Cultures
Musique/
Les Poupées russes dionysiennes s’effeuillent
Elles avaient déboulé à l’improviste il y a trois étés avec Summer 2015, un titre mashup (1) visionné plus de 74 millions de fois sur Youtube. Depuis, grâce à leur don pour les reprises bien senties, Lucie, Elisa et Juliette, avaient empilé, les quarts d’heures de gloire (cérémonie de clôture du festival de Cannes 2016), les tournées (Festival So French, so chic en janvier de cette année) et les récompenses (victoire de la musique 2017 pour la révélation scène), sans forcément avoir le temps de composer. « On s’est mis à la composition au printemps 2017, mais on avait envie de prendre le temps pour faire les choses bien et on n’a jamais voulu lâcher les rênes », annonce en chœur le trio dionysien. Et le résultat est à la hauteur des attentes.
Récit générationnel
Première réussite, Poupées russes ressemble aux résidentes de la Porte de Paris : éclectique sans être hétéroclite. Autrement dit ça part dans tous les sens musicalement (rap, hip-hop, chansons françaises, musique classique, influences orientales, électro-dance, etc…) mais ça se tient. Et même à l’intérieur de chaque morceau il y a du mouvement. « C’est peut-être ce qui reste de l’esprit mashup de nos précédentes productions. Pour le reste l’album est le reflet de toutes nos influences, communes ou individuelles. » Des influences qui sont même parfois l’objet d’hommages au creux de textes tous intelligents et léchés. Dans La nuit, premier titre de l’album rendu public (avec Mathieu Kassovitz dans le clip), L.E.J, en une phrase, glisse un double clin d’œil appuyé à Bashung et à Saint-Denis. « La nuit, on ment, on prend des trains sans savoir où ça nous mène. La nuit on ment on prend des trains à travers la plaine. » La Rochefoucauld, Booba et Delafontaine sont aussi convoqués au fil des verres écrits à huit mains avec la complicité d’Ozarm. Des paroles souvent autobiographiques à l’instar de celles de Poupées russes ou du Buzz et qui questionnent, sans en avoir l’air, la génération Y (2) sur son égocentrisme (Par Ego, feat.Sofiane), son caractère ultra connecté (Dis siri) ou son hédonisme forcené (Miss monde). Des filles qui n’hésitent pas non plus à chanter la sexualité dans L’Époux d’un soir et s’encanaillent à jouer la Saine saint n’y touche. « On adore jouer avec les mots dans la vie, s’amusent Lucie, Elisa et Juliette. On manie beaucoup la dérision également et entre nous on est un peu brut de décoffrage. Sans vraiment de tabou. Avec ce disque les gens vont donc vraiment nous connaître. Le nom de l’album est d’ailleurs tombé sous le sens. On dévoile au fur et à mesure beaucoup de faces cachées. » Dans cet effeuillage musical L.E.J scande aussi son amour du Verbe, et dit sa crainte de la Marée pour les migrants en Méditerranée.

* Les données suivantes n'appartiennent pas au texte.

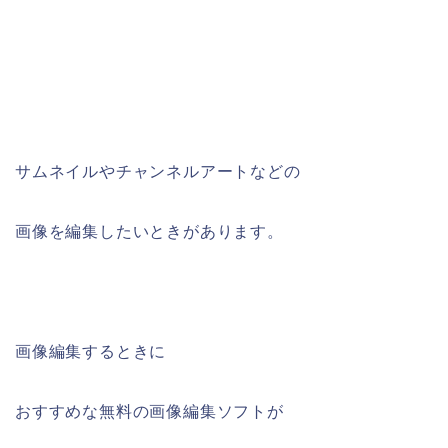
サムネイルやチャンネルアートなどの
画像を編集したいときがあります。
画像編集するときに
おすすめな無料の画像編集ソフトが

Poupées russes s’écoute à perdre à haleine, se chante religieusement ou se danse à tue-tête. Les trois copines d’enfance peuvent être fier du chemin accompli depuis le conservatoire de Saint-Denis. Avec ce premier album elles aspirent à rentrer dans la cour des grands. Et le premier qui les traite de « poupées gonflantes » à la récré, il n’est pas encore né.
Yann Lalande
Poupées russes, sorti le 8 juin. Produit par Suther Kane. Mercury music group. L.E.J sera en tournée à l’automne avec un concert le 26 octobre Salle Pleyel à Paris.
(1) Œuvre musical qui mélange plusieurs genres musicaux a priori éloignés
(2) désigne les personnes nées entre 1980 et 2000 en occident. Les L.E.J ont 24 ans.